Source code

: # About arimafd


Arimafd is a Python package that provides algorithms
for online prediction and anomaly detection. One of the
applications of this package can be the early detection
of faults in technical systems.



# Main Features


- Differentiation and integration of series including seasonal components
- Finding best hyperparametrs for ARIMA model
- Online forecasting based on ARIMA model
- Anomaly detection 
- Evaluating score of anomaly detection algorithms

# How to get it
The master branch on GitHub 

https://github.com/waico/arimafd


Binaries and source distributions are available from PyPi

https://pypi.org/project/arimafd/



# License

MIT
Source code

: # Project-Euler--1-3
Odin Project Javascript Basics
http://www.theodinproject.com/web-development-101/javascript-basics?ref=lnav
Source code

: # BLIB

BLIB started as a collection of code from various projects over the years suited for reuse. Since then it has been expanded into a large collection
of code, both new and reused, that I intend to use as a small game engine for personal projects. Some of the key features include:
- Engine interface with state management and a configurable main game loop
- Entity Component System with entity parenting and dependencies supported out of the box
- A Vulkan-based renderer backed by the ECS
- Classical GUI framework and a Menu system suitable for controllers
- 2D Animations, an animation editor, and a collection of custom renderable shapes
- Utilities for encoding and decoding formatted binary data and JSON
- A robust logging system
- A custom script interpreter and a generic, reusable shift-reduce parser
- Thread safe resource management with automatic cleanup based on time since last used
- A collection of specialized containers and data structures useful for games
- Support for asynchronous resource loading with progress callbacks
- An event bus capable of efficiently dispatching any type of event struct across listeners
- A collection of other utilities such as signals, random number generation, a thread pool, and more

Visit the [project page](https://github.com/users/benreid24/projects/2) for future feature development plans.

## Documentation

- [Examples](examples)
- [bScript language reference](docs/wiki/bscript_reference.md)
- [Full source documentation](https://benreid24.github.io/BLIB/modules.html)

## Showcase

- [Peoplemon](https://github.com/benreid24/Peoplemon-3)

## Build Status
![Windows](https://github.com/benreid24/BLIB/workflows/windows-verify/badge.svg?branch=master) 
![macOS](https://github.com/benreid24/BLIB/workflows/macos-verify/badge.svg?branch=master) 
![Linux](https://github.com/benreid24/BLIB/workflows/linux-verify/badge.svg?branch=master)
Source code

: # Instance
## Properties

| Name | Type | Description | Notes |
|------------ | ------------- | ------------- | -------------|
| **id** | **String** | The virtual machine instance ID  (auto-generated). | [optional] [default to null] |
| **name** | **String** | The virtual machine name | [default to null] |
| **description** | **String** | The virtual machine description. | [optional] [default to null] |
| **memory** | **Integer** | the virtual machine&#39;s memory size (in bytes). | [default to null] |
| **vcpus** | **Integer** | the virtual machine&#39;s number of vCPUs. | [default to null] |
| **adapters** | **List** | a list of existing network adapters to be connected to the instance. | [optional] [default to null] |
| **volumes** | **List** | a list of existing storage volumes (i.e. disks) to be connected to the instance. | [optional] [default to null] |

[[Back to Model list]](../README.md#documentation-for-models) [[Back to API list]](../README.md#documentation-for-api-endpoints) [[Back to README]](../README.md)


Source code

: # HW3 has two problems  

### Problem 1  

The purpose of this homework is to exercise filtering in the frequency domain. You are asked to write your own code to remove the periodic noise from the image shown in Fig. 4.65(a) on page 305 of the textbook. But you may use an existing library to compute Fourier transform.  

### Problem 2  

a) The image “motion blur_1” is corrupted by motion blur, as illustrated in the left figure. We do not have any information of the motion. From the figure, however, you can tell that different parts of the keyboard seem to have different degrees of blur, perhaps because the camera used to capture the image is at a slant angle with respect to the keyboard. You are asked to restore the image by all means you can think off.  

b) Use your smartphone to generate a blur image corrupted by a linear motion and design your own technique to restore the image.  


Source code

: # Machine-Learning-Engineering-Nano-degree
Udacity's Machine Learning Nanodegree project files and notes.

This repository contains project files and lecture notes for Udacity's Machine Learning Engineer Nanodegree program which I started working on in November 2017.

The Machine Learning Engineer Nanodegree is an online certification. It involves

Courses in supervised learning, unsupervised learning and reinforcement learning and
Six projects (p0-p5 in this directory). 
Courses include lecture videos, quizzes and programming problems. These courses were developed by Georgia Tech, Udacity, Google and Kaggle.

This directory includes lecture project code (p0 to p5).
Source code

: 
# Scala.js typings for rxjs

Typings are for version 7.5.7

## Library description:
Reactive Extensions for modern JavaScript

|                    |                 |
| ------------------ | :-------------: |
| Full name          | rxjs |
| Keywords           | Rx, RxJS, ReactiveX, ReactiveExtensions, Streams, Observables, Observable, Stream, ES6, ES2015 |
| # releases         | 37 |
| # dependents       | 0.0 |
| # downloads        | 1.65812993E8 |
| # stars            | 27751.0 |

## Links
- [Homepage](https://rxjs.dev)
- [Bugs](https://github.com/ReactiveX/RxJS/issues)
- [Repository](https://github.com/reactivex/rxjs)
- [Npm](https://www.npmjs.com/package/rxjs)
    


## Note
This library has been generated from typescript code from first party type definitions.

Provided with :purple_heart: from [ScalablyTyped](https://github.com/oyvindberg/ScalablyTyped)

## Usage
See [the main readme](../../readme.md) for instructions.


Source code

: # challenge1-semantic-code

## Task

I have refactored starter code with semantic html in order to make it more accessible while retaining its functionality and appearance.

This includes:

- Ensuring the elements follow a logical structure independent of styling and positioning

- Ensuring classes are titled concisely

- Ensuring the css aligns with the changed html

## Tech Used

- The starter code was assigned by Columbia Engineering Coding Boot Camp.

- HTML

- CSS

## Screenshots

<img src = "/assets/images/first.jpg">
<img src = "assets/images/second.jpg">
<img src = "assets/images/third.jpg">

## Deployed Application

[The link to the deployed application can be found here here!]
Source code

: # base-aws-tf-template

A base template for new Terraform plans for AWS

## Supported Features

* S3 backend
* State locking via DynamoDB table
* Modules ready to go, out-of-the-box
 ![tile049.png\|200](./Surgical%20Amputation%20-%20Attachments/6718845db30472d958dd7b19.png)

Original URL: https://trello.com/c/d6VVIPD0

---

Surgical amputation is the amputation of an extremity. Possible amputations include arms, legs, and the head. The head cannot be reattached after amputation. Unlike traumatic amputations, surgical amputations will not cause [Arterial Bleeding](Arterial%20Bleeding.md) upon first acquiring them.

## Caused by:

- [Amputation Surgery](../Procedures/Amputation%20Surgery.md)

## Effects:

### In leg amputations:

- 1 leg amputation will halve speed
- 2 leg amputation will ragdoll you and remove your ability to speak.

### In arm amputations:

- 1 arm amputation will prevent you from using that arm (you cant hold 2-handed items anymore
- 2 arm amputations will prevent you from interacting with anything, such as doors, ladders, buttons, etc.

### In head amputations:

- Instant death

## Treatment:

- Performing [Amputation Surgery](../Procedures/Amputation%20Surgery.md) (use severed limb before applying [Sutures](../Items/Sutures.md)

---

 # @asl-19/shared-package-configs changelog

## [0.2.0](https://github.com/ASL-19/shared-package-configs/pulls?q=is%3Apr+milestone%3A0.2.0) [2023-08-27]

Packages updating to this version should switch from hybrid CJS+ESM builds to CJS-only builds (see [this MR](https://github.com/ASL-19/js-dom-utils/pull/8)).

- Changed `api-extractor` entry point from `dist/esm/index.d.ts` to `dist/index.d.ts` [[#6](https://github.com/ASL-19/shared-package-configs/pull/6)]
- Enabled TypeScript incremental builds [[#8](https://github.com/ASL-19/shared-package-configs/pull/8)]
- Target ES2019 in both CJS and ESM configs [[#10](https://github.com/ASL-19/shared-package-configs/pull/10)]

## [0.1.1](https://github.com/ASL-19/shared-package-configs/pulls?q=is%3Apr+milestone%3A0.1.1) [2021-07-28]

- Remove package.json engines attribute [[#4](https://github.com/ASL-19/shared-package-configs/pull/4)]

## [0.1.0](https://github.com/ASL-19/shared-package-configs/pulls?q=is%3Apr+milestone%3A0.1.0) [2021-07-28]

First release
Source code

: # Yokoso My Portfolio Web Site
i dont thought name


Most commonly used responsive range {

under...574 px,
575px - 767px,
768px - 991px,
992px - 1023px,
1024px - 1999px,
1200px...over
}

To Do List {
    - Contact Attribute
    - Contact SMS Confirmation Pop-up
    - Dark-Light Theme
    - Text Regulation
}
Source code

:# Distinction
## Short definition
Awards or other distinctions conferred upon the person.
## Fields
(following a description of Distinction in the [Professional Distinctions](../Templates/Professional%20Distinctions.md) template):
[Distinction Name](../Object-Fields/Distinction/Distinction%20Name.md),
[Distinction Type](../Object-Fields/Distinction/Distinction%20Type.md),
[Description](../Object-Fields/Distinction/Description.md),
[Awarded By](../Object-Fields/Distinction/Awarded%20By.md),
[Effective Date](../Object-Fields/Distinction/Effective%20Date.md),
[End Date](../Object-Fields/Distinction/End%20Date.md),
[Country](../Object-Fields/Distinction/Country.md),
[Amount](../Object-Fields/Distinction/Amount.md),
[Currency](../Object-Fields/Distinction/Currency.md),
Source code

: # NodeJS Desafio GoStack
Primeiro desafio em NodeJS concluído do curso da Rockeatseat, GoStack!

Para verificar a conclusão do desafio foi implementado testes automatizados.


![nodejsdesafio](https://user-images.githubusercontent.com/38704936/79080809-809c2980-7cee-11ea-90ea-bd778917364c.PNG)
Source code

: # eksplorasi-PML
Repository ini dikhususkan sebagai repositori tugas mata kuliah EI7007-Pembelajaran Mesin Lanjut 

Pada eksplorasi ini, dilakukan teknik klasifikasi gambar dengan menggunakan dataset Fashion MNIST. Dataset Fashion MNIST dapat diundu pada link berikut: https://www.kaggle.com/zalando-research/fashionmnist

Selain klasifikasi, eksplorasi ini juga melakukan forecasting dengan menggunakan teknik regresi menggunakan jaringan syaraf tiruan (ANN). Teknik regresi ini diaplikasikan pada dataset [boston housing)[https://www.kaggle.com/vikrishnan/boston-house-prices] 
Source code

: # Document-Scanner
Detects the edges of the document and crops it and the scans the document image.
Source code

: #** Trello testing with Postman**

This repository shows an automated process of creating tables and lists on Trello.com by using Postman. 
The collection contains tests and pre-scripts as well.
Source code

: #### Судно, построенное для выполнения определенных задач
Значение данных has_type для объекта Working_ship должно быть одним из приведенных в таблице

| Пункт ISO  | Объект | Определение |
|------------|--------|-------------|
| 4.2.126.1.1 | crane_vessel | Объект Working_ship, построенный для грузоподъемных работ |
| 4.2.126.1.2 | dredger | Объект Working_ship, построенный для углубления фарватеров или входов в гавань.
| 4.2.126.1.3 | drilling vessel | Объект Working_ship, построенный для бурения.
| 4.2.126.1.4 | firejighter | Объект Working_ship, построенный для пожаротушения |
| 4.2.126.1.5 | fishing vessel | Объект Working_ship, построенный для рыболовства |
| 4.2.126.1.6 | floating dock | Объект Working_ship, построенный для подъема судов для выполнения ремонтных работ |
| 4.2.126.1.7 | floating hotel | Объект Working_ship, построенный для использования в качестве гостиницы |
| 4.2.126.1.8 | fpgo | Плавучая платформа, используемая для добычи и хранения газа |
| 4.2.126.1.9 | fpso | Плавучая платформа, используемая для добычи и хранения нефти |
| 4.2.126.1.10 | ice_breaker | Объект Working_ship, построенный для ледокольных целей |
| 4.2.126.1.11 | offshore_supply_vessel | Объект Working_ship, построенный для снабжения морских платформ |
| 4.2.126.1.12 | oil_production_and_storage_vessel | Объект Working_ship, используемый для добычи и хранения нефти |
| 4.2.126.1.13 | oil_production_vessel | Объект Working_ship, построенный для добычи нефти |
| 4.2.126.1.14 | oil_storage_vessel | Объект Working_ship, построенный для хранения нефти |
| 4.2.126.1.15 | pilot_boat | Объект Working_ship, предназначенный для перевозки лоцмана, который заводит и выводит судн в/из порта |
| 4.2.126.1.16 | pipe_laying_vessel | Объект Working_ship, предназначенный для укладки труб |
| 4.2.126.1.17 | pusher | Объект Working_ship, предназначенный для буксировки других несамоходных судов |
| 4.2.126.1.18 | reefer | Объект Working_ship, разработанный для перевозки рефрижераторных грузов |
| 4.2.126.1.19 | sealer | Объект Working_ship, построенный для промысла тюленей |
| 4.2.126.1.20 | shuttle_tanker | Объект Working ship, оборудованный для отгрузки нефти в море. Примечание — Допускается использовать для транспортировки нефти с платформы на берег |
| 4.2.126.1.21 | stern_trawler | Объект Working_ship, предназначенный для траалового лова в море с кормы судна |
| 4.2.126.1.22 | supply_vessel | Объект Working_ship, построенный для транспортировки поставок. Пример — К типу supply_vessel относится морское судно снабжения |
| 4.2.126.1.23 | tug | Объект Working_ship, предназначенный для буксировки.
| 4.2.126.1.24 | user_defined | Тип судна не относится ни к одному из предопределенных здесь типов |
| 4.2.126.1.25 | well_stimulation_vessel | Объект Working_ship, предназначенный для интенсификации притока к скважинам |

* **DIRECTIONS FOR THIS TASK**
Filter the entries above down to the lines that contain the word "based".

* **WRITTEN RESPONSE**
- Online forecasting based on ARIMA model
- A Vulkan-based renderer backed by the ECS
- Thread safe resource management with automatic cleanup based on time since last used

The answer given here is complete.